¿Por qué murieron los dos niños regiomontanos que ingirieron el Pollo Matón?
Sección Editorial
- Por: Eloy Garza
- 13 Mayo 2024, 01:58
Ha estallado un escándalo en Nuevo León a raíz de la muerte de dos menores y su padre hospitalizado en condiciones muy graves.
Analicemos el caso del Pollo Matón del pasado 10 de mayo. No buscaré posibles culpables (para eso está la autoridad competente) sino la falla sistémica que pudo haber sucedido en este caso y que llevó a tan lamentables consecuencias. Aventuraré una hipótesis.
Tal parece que la muerte de estos dos menores se debió a la ingesta de un pollo en descomposición. Su padre lo compró en una aplicación de servicio a domicilio a una cadena de restaurantes de pollos rostizados.
Generalmente en estos casos se busca la falla específica: ¿los pollos estaban contaminados antes de llegar a los centros de distribución? (hipótesis dudosa porque no se reportan otros casos similares), ¿las piezas quedaron crudas y se descompusieron en el trayecto? Etcétera.
Quizá deberíamos considerar lo que nos dice la ciencia empírica. Tomaré como referencia el libro “Draft into failure: from hunting broken components to understanding complex system” (2011) de Sidney Dekker, investigador de la Universidad de Griffith, en Australia.

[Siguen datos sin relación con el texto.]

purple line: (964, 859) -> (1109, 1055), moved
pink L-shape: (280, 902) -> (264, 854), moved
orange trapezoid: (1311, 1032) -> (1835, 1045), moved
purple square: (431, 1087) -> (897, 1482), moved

Dice el autor que lo común es buscar en la cadena de suministros por qué se descompone una pieza. Eso es comenzar mal la investigación. Dekker ha analizado decenas de choques de tránsito, accidentes aéreos e intoxicaciones por alimentos. A la catástrofe suele seguirle una investigación acuciosa de la pieza defectuosa, del registro de mantenimiento que no se hizo, de la tuerca que se aflojó.

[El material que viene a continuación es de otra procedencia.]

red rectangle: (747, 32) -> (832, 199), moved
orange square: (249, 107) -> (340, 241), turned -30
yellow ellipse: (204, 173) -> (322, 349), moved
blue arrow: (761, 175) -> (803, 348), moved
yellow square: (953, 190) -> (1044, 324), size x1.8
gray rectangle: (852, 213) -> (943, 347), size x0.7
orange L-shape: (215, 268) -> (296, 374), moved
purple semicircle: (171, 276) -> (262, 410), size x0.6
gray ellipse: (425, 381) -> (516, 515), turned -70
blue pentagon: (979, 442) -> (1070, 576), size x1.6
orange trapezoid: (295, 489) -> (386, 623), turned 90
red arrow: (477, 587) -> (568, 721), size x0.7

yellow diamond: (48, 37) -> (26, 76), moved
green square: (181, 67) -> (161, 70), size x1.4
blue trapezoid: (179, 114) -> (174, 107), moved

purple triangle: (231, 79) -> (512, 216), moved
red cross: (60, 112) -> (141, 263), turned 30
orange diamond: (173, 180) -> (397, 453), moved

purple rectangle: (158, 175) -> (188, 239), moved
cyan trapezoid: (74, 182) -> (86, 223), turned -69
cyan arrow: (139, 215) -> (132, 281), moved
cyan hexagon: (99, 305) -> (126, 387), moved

“Arregle esa pieza, corrija esa parte del proceso, halle al empleado responsable y el accidente no se repetirá”. Esto es totalmente falso.
La realidad es que los sistemas complejos fallan (y una cadena de restaurantes es un sistema complejo), incluso cuando, según su lógica interna, puede dar la apariencia de ser exitosa. Podrá darse con el o los presuntos culpables, podrá hallarse el error en la revisión de mantenimiento, pero la clave seguirá estando en la empresa por el exceso de demanda (en el caso de estos menores ocurrió el 10 de mayo) que induce a acelerar procesos, a ahorrar costos, a reducir tiempos, a premiar a los empleados por hacer más rápido su trabajo. Dice Dekker: “pensar de forma sistémica, implica anticiparse, prever cómo pueden darse gravísimos accidentes cuando ninguna pieza está quebrada o ninguna parece quebrada”.
En historias que terminan en accidentes graves, en muertes, las organizaciones fallan precisamente porque “según sus directivos lo están haciendo bien en un rango de criterios de rendimiento, por los cuales reciben premios en forma de más demanda, más ingresos y por ende más ganancia”.
He manejado restaurantes, sé a lo que me refiero y siempre he tomado muy en cuenta las advertencias del investigador australiano Sidney Dekker. Suspender actividades en una sola sucursal no sirve de mucho. Tampoco sirve de mucho seguir pateando a un futuro lejano la legislación de las aplicaciones digitales de servicio a domicilio. Hay que regularlas y reforzar la legislación de salud en los establecimientos del sector restaurantero.
Lamento mucho la muerte de estos dos menores, le doy mi más sentido pésame a sus familiares, especialmente a su madre y esperemos que pronto se esclarezcan los terribles hechos. No pueden repetirse. La vida de un niño es sagrada. La muerte accidental de menores de edad es un fracaso nuestro como sociedad. Nos incumbe a todos. Nos rompe el corazón a todos.